Part 1, Assumptions and Problems,” consists of one essay, “Family/ies’ in Antiquity: Evidence from Tannaitic Literature and Roman Galilean Architecture, “by Miriam Peskowitz (pp. 9-36). This most consciously methodological chapter of the book lays out many of the problems and challenges, locating the Jewish family within the ancient Mediterranean region, and the task of historical research on the Jewish family within the resurgence of present interest in the ancient family in general. It unlocks the stereotyping of the ancient Jewish family, discusses the variety of evidence, and centers on the evidence for household economic production.

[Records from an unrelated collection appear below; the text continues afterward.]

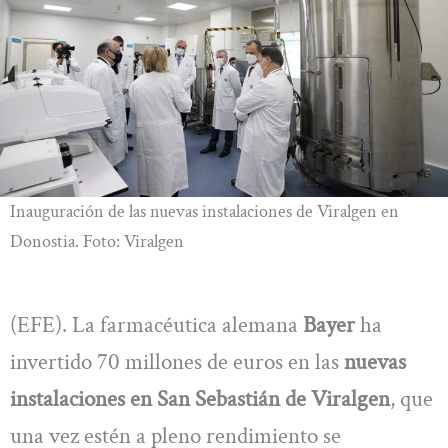
Inauguración de las nuevas instalaciones de Viralgen en
Donostia. Foto: Viralgen
(EFE). La farmacéutica alemana
Bayer
ha
invertido 70 millones de euros en las
nuevas
instalaciones en San Sebastián de Viralgen
, que
una vez estén a pleno rendimiento se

Part 2, “Parents, Children, and Slaves,” contains four chapters. O. Larry Yarbrough, “Parents and Children in the Jewish Family of Antiquity” (pp. 39-59), reviews biblical and rabbinic material on the education of children (mostly sons), parents’ duties to raise and educate children, and children’s obligations to parents, including caring for them in old age. Comparison with Greco-Roman moralists leads to the conclusion that the Jewish way of life was not distinctive in its expectations of parents and children. The chapter concludes with helpful bibliographical notes. Adele Reinhartz, “Parents and Children: A Philonic Perspective” (pp. 61-88), surveys Philo’s discussion of parents and children and concludes that it is characterized by three basic features: an indissoluble bond of kinship and love, the inherent hierarchical superiority of parent to child, and the superiority of male over female. She concludes, contrary to some modern estimates, that Philo must be at least somewhat typical of Alexandrian Judaism rather than a lone distinct voice. Ross S. Kraemer, “Jewish Mothers and Daughters in the Greco-Roman World” (pp. 89-112), highlights the rare glimpses we have of mother-daughter relationships, such as those of Edna and Sarah in Tobit and of Jephthah’s daughter Seila and her mother in Pseudo-Philo Biblical Antiquities, as well as Babatha’s complicated family relationships known from the Cave of Letters–the last a surprising indication that polygamy was still sometimes practiced in the Roman period. The lack of evidence for mother-daughter relations, Kraemer concludes, is not evidence of lack of relationship but of the low degree to which these relationships were valued by male writers. Dale B. Martin, “Slavery and the Ancient Jewish Family” (pp. 113-29), surveys the scant evidence of Jewish slavery from literature and epigraphy and concludes that Jewish slavery, both by Jews and of Jews, does not stand out from the general profile of slavery in the same time and place.
Part 3, “Rabbinic Law,” contains one chapter, Michael Satlow, “Reconsidering the Rabbinic ketubah Payment” (pp. 133-51). Satlow argues that the ketubah as marriage settlement is a rabbinic innovation datable to about the late first century C.E., in spite of rabbinic traditions that seem to ascribe it to earlier times, thus raising the methodological question of continuity and innovation in rabbinic law. Possible reasons for this innovation are left for later investigation.
Part 4, “By Way of Comparison: Some Greek Families,” contains one chapter, Sarah B. Pomeroy, “Some Greek Families: Production and Reproduction”(pp. 155-63). Pomeroy, a noted classical Greek historian, puts forth evidence that in classical Greece professions were passed from father to son, the office of priestess patrilineally to the oldest female, and the role of hetaira from mother to daughter. No suggestions are given for integration of this information into the subject of the volume except in Cohen’s introduction to the book. Delightfully for this kind of publication, the book concludes with an index of names and principal subjects.
While the various treatments are uneven and exploratory, this is a welcome first attempt in a neglected area, an arrabon of good things to come from future research.